• Consigne 1
Modifiez la liste en recopiant ses lignes depuis celle qui contient « scientific name: Eriogonum » jusqu'à celle qui contient « scientific name: Phlegmariurus proliferus », bornes comprises. Remplacez « collectors » par « collecteurs » et laissez tout le reste intact.

• Texte fourni
La Proclamation sur l'administration des terres rurales accorde aux paysans des droits d'utilisation indéfinis à des fins agricoles ainsi que des droits de succession et de location de terres. Les terres ne peuvent toutefois pas être vendues, hypothéquées ou échangées8. Les locataires peuvent accéder à la terre par le biais de contrats de métayage ou de sous-location qui varient généralement de 3 à 25 ans dans la région d'Amhara. Les pasteurs ont droit à des terres libres pour le pâturage et la culture. Les États régionaux déterminent et perçoivent les droits d'utilisation des terres et leurs comités fonciers et administratifs sont responsables du processus de certification9. La sécurité foncière a augmenté depuis la mise en œuvre des programmes d'enregistrement des terres vers 2010. Pourtant, aujourd'hui, un quart de la population adulte ne se sent toujours pas en sécurité en ce qui concerne ses terres et ses droits sur son logement10. La certification des terres a également facilité une évolution vers la conservation des sols, la plantation de cultures pérennes et une diminution des litiges fonciers. En cas de contestation de parcelles, le comité foncier du village ou respectivement le tribunal de district interviennent pour résoudre le conflit.
La pire sécheresse provoquée par El Niño en Éthiopie depuis 50 ans, photo EU/ECHO/Anouk Delafortrie, (CC BY-NC 2.0)
Droits fonciers communautaires
Les groupes pastoraux et agro-pastoraux ont été largement marginalisés sur le plan politique, culturel et économique en Éthiopie, bien qu'ils représentent 10 % de la population11. Les terres pastorales sont gérées par les communautés et les autorités coutumières et le régime coutumier est basé sur l'appartenance à un clan ou à une lignée ainsi que sur la gestion communautaire. Les groupes ethniques vivent et gèrent des territoires reconnus, adaptés au pâturage en rotation, souvent en combinaison avec des cultures de base. En outre, les groupes voisins peuvent avoir des droits secondaires réciproques sur leurs territoires respectifs12. Bien que le régime foncier coutumier ait été reconnu en 1974, l'État a affirmé son autorité sur la gestion des terres coutumières et présente toujours la transhumance comme un moyen de subsistance improductif et dépassé.

• Consigne 2
D'après le texte sur les droits fonciers en Éthiopie, quelle part de la population adulte ne se sent toujours pas en sécurité en ce qui concerne ses terres et ses droits sur son logement ?

• Données à traiter
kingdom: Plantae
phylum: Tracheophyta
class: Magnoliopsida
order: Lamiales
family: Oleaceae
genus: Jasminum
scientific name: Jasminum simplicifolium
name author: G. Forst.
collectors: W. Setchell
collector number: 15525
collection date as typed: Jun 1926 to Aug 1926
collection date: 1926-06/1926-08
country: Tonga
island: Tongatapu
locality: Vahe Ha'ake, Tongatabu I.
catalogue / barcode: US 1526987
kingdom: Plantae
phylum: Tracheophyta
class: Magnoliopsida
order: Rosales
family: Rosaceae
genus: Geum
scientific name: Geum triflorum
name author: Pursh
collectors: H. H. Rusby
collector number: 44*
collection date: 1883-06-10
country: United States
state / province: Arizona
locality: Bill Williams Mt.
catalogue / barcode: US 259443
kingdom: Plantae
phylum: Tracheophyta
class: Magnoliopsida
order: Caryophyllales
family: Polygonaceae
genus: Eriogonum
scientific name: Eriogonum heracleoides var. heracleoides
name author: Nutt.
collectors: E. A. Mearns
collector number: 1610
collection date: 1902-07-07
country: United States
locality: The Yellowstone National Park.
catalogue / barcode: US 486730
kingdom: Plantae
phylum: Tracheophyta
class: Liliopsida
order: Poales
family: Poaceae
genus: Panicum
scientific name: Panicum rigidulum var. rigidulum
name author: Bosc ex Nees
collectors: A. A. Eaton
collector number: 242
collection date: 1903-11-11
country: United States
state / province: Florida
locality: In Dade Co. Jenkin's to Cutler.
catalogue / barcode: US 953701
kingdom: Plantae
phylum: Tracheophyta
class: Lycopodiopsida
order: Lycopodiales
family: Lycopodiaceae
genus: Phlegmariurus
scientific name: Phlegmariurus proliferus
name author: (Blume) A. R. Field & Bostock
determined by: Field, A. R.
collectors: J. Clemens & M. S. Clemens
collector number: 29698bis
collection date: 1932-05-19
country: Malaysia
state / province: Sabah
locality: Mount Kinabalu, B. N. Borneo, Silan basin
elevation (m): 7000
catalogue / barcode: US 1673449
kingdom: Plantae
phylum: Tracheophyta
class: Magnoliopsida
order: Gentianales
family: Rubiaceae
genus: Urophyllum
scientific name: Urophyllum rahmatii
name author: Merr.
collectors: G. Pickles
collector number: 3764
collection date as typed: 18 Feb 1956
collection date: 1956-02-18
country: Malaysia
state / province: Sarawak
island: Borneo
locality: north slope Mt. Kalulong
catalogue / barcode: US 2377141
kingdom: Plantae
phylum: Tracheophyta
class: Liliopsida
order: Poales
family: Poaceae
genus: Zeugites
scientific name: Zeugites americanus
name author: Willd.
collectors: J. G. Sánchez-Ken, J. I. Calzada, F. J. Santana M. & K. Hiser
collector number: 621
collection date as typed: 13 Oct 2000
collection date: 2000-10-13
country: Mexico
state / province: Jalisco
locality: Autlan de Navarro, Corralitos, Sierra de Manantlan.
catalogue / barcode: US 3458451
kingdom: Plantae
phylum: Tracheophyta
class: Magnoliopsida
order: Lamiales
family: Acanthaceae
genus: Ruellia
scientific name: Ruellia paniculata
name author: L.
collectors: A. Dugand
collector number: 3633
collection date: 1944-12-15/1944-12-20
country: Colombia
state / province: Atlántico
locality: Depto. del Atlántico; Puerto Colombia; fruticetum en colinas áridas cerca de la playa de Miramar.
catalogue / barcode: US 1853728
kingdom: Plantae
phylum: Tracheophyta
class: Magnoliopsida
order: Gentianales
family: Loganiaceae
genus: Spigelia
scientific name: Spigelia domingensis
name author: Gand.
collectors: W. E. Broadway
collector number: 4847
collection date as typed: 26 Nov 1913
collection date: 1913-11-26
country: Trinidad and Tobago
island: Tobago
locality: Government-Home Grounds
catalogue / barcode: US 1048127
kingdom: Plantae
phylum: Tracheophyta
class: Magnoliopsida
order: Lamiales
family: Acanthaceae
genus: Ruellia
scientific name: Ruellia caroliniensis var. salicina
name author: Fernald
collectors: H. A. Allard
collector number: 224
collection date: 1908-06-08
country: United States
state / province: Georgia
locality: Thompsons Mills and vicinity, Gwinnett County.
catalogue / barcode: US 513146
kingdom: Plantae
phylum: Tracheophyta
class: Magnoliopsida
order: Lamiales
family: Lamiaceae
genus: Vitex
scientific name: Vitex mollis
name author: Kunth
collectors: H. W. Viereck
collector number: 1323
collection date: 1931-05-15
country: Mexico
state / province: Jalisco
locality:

• Réponse attendue 1
scientific name: Eriogonum heracleoides var. heracleoides
name author: Nutt.
collecteurs: E. A. Mearns
collector number: 1610
collection date: 1902-07-07
country: United States
locality: The Yellowstone National Park.
catalogue / barcode: US 486730
kingdom: Plantae
phylum: Tracheophyta
class: Liliopsida
order: Poales
family: Poaceae
genus: Panicum
scientific name: Panicum rigidulum var. rigidulum
name author: Bosc ex Nees
collecteurs: A. A. Eaton
collector number: 242
collection date: 1903-11-11
country: United States
state / province: Florida
locality: In Dade Co. Jenkin's to Cutler.
catalogue / barcode: US 953701
kingdom: Plantae
phylum: Tracheophyta
class: Lycopodiopsida
order: Lycopodiales
family: Lycopodiaceae
genus: Phlegmariurus
scientific name: Phlegmariurus proliferus

• Réponse attendue 2
Un quart de la population adulte.